Winnin' Ugly vs. Winning Pretty
With the Winter Olympics coming up, let's look at the evidence for gay male representation in figure skating, ice hockey, and mountain climbing.
With the Winter Olympics coming up and the mainstream media in a tizzy over the softcore porn TV gay male porn romantic fantasy for women about two gay ice hockey stars in love, Heated Rivalry, it’s time to review what can be known about sexual orientation in various sports and careers.
Back in the early 1990s, I discovered a major step forward in methodology for sports sociology. Not surprisingly, the vast majority of college graduates have never heard of it in the one-third of a century since. And more than a few these days get very offended by my pointing out its usefulness.
For decades before my discovery, people had been speculating over the sexual orientation of various kinds of athletes.

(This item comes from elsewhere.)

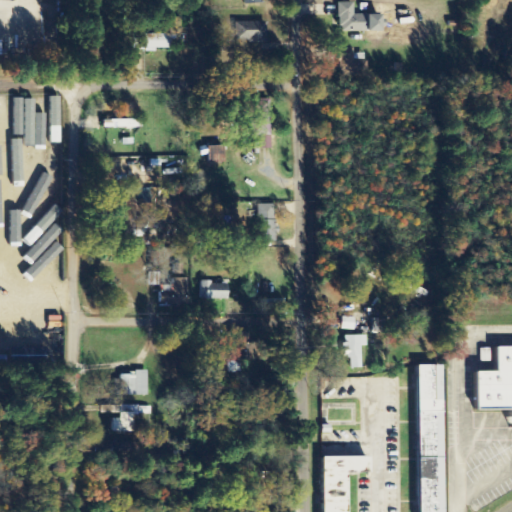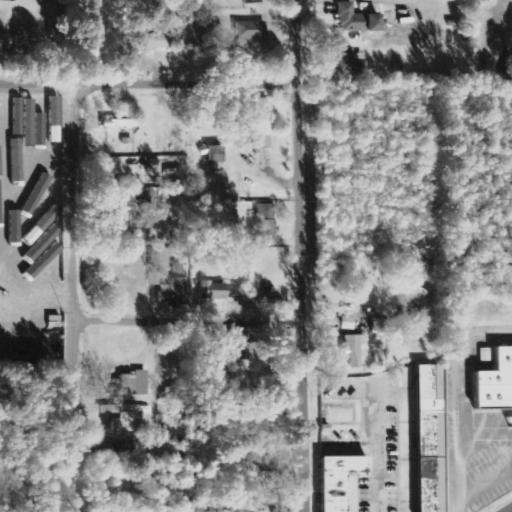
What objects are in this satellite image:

Were, say, women professional tennis players like Billie-Jean King and Martina Navratilova more likely than average to be lesbians? What about women golfers? What about lady figure skaters like Katarina Witt?
What about male athletes?
My insight around 1993 was that you could come up with a rough average for how gay the male athletes in a sport or other occupation are by counting up how many had died of AIDS.
Before treatments emerged in the 1990s, an HIV infection was close to a death sentence. A famous athlete dying in his 30s or 40s during the 1980s and 1990s attracted a lot of attention. I’m not saying that we have every name of everybody prominent who died of AIDS, but to think that the actual pattern was severely different from the apparent pattern requires a massive conspiracy theory.

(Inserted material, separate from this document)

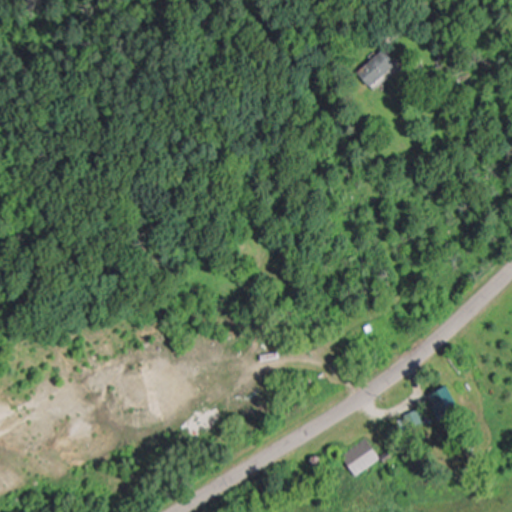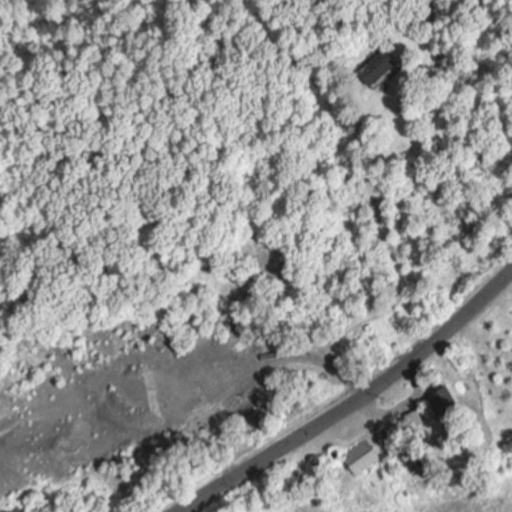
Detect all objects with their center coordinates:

For example, to start outside of sports, consider this 2007 article in Dance magazine:
Joseph Carman
August 21, 2007
The article lists 27 nationally (or globally) prominent male dancers or choreographers who died of AIDS, such as Rudolf Nureyev, Alvin Ailey, Robert Joffrey, and Michael Bennett, the creator of A Chorus Line.

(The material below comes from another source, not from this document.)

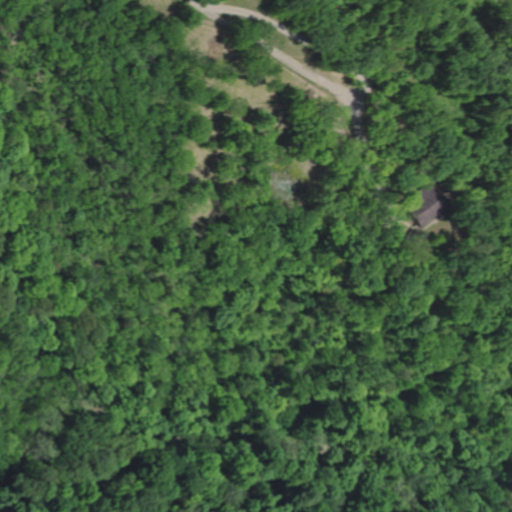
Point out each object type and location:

And, of direct relevance to next month’s Winter Olympics, here’s a website called Skate Guard by Ryan Stevens that maintains a page dedicated to figure skaters who died of AIDS. It lists 83 male figure skaters who died of AIDS. I don’t know what the denominator should be under that numerator of 83, but both the 1972 and 1976 Olympic gold medalists died from the disease.
Gay males tend to be attracted to sports where the concept of “winning ugly” like the 1983 Chicago White Sox,
is a non-sequitur.
In contrast, most major non-dance sports were reported in the 1990s to have had low single digit death tolls from AIDS.
One idea for figuring out the numerator is to start counting down from #1 athlete in that sport’s history and see how long it takes to get to the best athlete who died of AIDS.
For example, Baseball Reference guesstimates that the best player of all time in terms of career Wins Above Replacement was Babe Ruth at 182.6. Babe was straight.
And the 999th best was Jack McDowell at 27.8. (And McDowell was really good.) Jack is straight.
The best ballplayer known to have died of AIDS was Alan Wiggins at 7.2 career WAR. Wiggins would have been better if he could stay off the heroin. (He appears to have been straight, but a needle junkie. Interestingly, his daughter was a fine WNBA player, but due to being straight, she clashed with the dominant lesbian clique in the WNBA.)
The only other big leaguer to die of AIDS was Glenn Burke, the celebrated inventor of the High Five. But … despite all the encomiums, Burke was a bad ballplayer, the epitome of Looks Good In a Uniform But Can’t Play. Forty-nine years later, I can still recall his 1977 season with the otherwise terrific Dodgers as their Designated Rallykiller. It’s often implied that Dodger manager Tommy Lasorda unfairly traded budding superstar Burke for sleeping with Tommy’s gay son, but the statistical record shows that Burke, with his career WAR of -2.4 (i.e., he cost his teams over two more losses than the average random no-name player they could have picked up from the Triple-A minors) was terrible, and Tommy shouldn’t have played him as much as he did.
So the one gay ballplayer known to have died from AIDS was probably not one of the 10,000 best major league players ever.
I’ve devoted a ridiculous amount of my 67 years to studying baseball, and I’ve heard of one fine ballplayer who was gay, a gentleman who ranks around #400 all-time.
That’s pretty remarkable relative to, say, diving (another dance-like sport), where America’s greatest ever, Greg Louganis, got HIV-infected (but, I’m happy to say, is still alive).